Sadly, there are many such artists, individuals whose fate was twisted and distorted by the age of totalitarian culture, yet Chetkov stands apart in this long list. He felt the pressure of the regime from his earliest childhood: born into a peasant family at a time when Stalinist collectivization was utterly destroying the peasant way of life. He passed through the Gulag and then the war, overcoming adversity and terrible illness to gain his artistic education despite opposition from the system. Then he went on to spend many frustrated years stuck, tucked away in the provinces, working at a small glass factory. Yet even there his talents would not be contained. He created amazing works in the world of glass and received the recognition of his peers. But applied art was only the visible part of his professional life.

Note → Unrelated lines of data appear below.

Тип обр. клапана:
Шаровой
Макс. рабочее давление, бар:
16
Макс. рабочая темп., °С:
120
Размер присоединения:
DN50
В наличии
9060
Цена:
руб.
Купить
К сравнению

Chetkov was born to paint. Deep within him churned a passion and an unbending desire to paint - to show his art to the world. He understood his calling not just with his mind, but with his heart and soul, and he followed it. He became not only a painter and draughtsman but emerged at the forefront of contemporary art, totally independently. He belonged to no group, had no support of like-minded fellows or of friends and artists who proclaimed similar principles. Often he worked totally cut off from any idea of what was happening in the mainstream.
Chetkov works in a multitude of styles, equally at home within very different stylistic worlds: Post-Impressionism, Neo-Expressionism, Surrealism, the Vienna School of Fantastical Realism. Such freedom of navigation through the ocean of painted culture in the 20th century has been achieved largely through his powerful, organic understanding of color. This gut-level almost tactile embrace of color allowed the artist to realize his full potential ‘across all barriers’ (to use the expression of great Russian poet Boris Pasternak). Barriers erected by schools, trends and rules. The art critic Alexander Borovsky has justly described Chetkov as an Ageless Modernist. I can only agree with him, for this is an artist, a man with the powerful urge to create, who truly does not age, who does not tire, and most importantly, who never gives in.